Saturday, October 02, 2010
Question came up in a forum about why people stay in martial arts once they get past the basic tools.
The hardcore street guys allow that once you get the basics that's what you need, and if you can't get enough tools in a few months, staying for a few years won't help. They have a point -- past what you need to physically do the job, you shift into attitude and awareness and whether you are training for reality or fantasy, and what that entails. (I confess I kinda like the notion that most martial artists are training to fight dogs and when they run into a wolf, they will have big trouble. I don't agree with the notion that all martial arts are a waste of time for self-defense and won't work against the wolf. But that's a position I don't need to go into for the purposes of this discussion, save to allow that it exists and that it's an agree-to-disagree thing.)

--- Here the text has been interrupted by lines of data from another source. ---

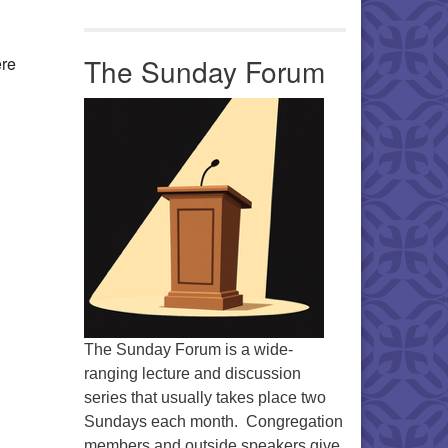
Office 365
Outlook Live
The Sunday Forum
ere
The Sunday Forum is a wide-
ranging lecture and discussion
series that usually takes place two
Sundays each month. Congregation
members and outside speakers give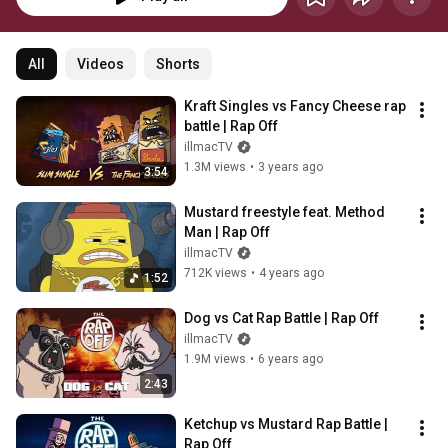
All
Videos
Shorts
Kraft Singles vs Fancy Cheese rap 
battle | Rap Off
illmacTV
1.3M views
•
3 years ago
3:54
Mustard freestyle feat. Method 
Man | Rap Off
illmacTV
712K views
•
4 years ago
1:52
Dog vs Cat Rap Battle | Rap Off
illmacTV
1.9M views
•
6 years ago
2:43
Ketchup vs Mustard Rap Battle | 
Rap Off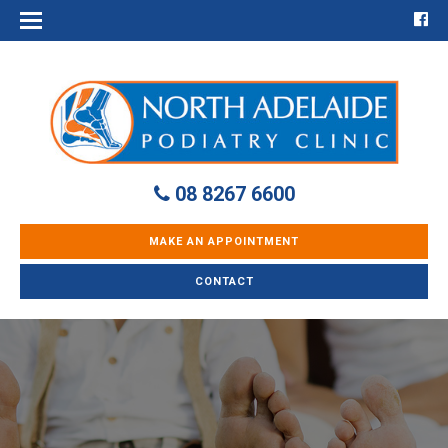
08 8267 6600
MAKE AN APPOINTMENT
CONTACT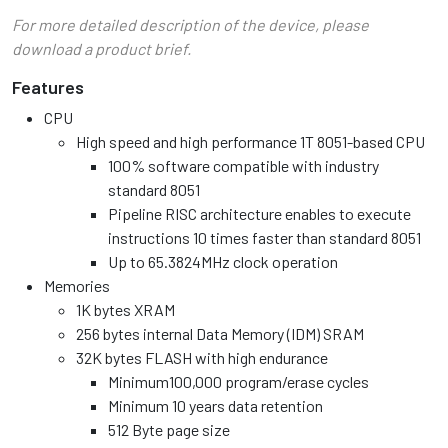
For more detailed description of the device, please
download a product brief.
Features
CPU
High speed and high performance 1T 8051-based CPU
100% software compatible with industry
standard 8051
Pipeline RISC architecture enables to execute
instructions 10 times faster than standard 8051
Up to 65.3824MHz clock operation
Memories
1K bytes XRAM
256 bytes internal Data Memory (IDM) SRAM
32K bytes FLASH with high endurance
Minimum100,000 program/erase cycles
Minimum 10 years data retention
512 Byte page size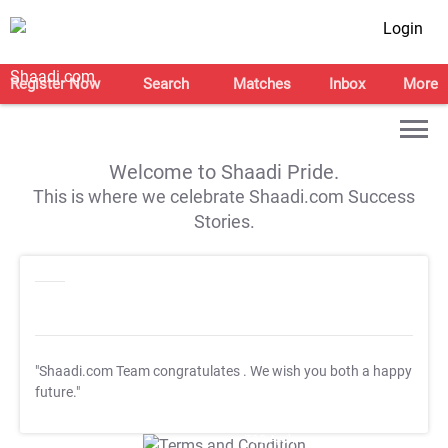
Login
Register Now
Search
Matches
Inbox
More
Welcome to Shaadi Pride.
This is where we celebrate Shaadi.com Success
Stories.
"Shaadi.com Team congratulates
. We wish you both a happy
future."
T&C Apply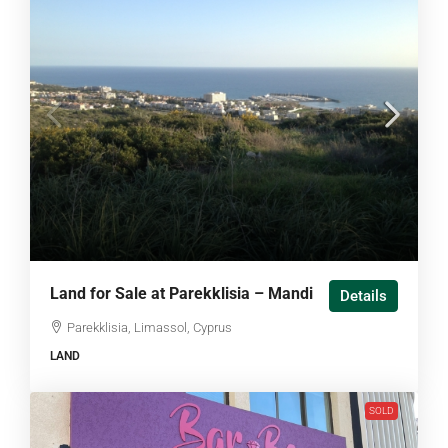
Land for Sale at Parekklisia – Mandi
Details
Parekklisia, Limassol, Cyprus
LAND
SOLD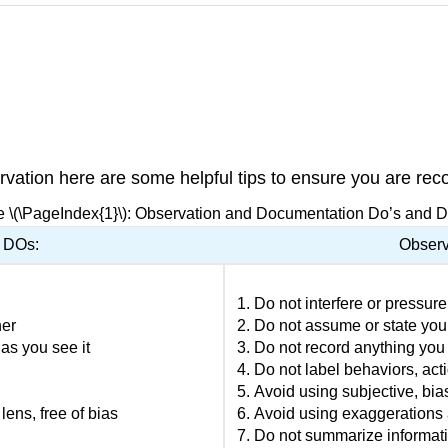
ation here are some helpful tips to ensure you are reco
e \(\PageIndex{1}\): Observation and Documentation Do’s and D
 DOs:
Observ
Do not interfere or pressure
ner
Do not assume or state you
 as you see it
Do not record anything you
Do not label behaviors, acti
Avoid using subjective, bia
ens, free of bias
Avoid using exaggerations 
Do not summarize informat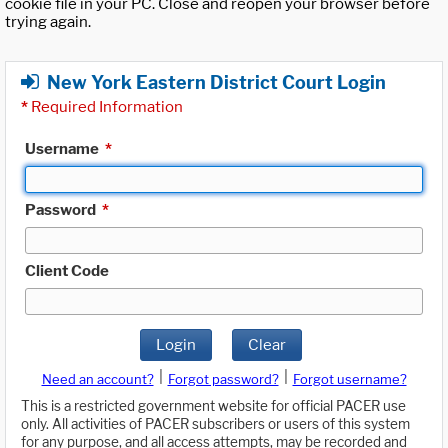
cookie file in your PC. Close and reopen your browser before
trying again.
New York Eastern District Court Login
*
Required Information
Username
*
Password
*
Client Code
Login
Clear
|
|
Need an account?
Forgot password?
Forgot username?
This is a restricted government website for official PACER use
only. All activities of PACER subscribers or users of this system
for any purpose, and all access attempts, may be recorded and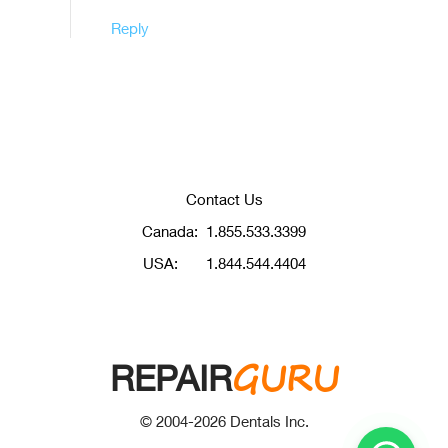
Reply
Contact Us
Canada:
1.855.533.3399
USA:
1.844.544.4404
GURU
REPAIR
© 2004-
2026
Dentals Inc.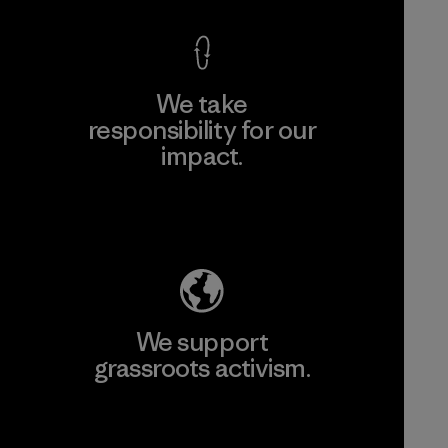
We take
responsibility for our
impact.
Explore Our Footprint
We support
grassroots activism.
Visit Patagonia Action Works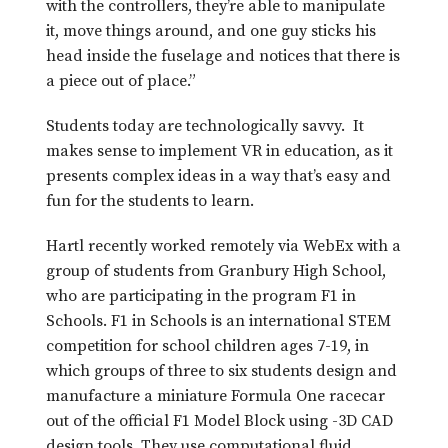
with the controllers, they’re able to manipulate
it, move things around, and one guy sticks his
head inside the fuselage and notices that there is
a piece out of place.”
Students today are technologically savvy. It
makes sense to implement VR in education, as it
presents complex ideas in a way that’s easy and
fun for the students to learn.
Hartl recently worked remotely via WebEx with a
group of students from Granbury High School,
who are participating in the program F1 in
Schools. F1 in Schools is an international STEM
competition for school children ages 7-19, in
which groups of three to six students design and
manufacture a miniature Formula One racecar
out of the official F1 Model Block using -3D CAD
design tools. They use computational fluid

There are all kinds of reasons to study a martial art, ranging from gaining confidence, to learning real skills in how to move, to camaraderie; getting in shape, or learning a trade might be there. Competition. And where I find myself these days, trying to master a discipline simply because I want to master it.
Do I know it pretty well by now? Yes. But I put a different premium on "mastery."
Back in the day, the cachet of the black belt was a big goal. Get there, you could teach, and you would be a bulletproof monk and all. Not the case once you got there, but it was part of the program that set a lot of people on a path. Sometimes an unrealistic expectation can still pay off.
I liken this long-term commitment to mastering a musical instrument. Yeah, at some point you'll get good enough to maybe entertain an audience, but the really great players never quit practicing and learning. When Segovia was pushing ninety, he was still practicing six hours a day. Not as if he didn't already know how to play, but he kept at it. At that level, the motivation is something else. What your ninety-year-old self can do isn't the same as what your thirty-year-old self could do. There is a difference between what you need and what you want, and as in many things, you will sometimes have the option to choose which you pursue.
For martial stuff, there is a point of diminishing returns vis a vis the usefulness. If Ali wins the heavyweight championship of the world, that his wrist was crooked when he threw that punch in round three that knocked his opponent down is maybe not really something that should keep him up nights worrying. But if it makes him feel better to know that his wrist was straight? Good for him.
I used to shoot smallbore pistol silhouette. Small targets at progressively longer ranges, starting with one about the size of a teacup at twenty-five years and ranging out to one the size of a dinner plate at a hundred yards. Forty targets, forty shots, your score was how many you hit. The goal was 40/40. I was in the 38/40 class most of the time. It was a game of precision.
A combat shooter who can keep all of them from his nine within the A-zone at twenty-five meters is happy, but using his weapon on a ram silhouette at a hundred yards? He might hit one or two, but I wouldn't bet on ten for ten. His weapon is great for what it is intended to do, but it's not a precision tool for a long-range discipline. He doesn't need a tack-driver; the silhouette shooter does. At short range, I'd want the 9mm combat pistol. If I had to make the head shot at a hundred yards? The hit with the .22 LR is better than a miss with the nine.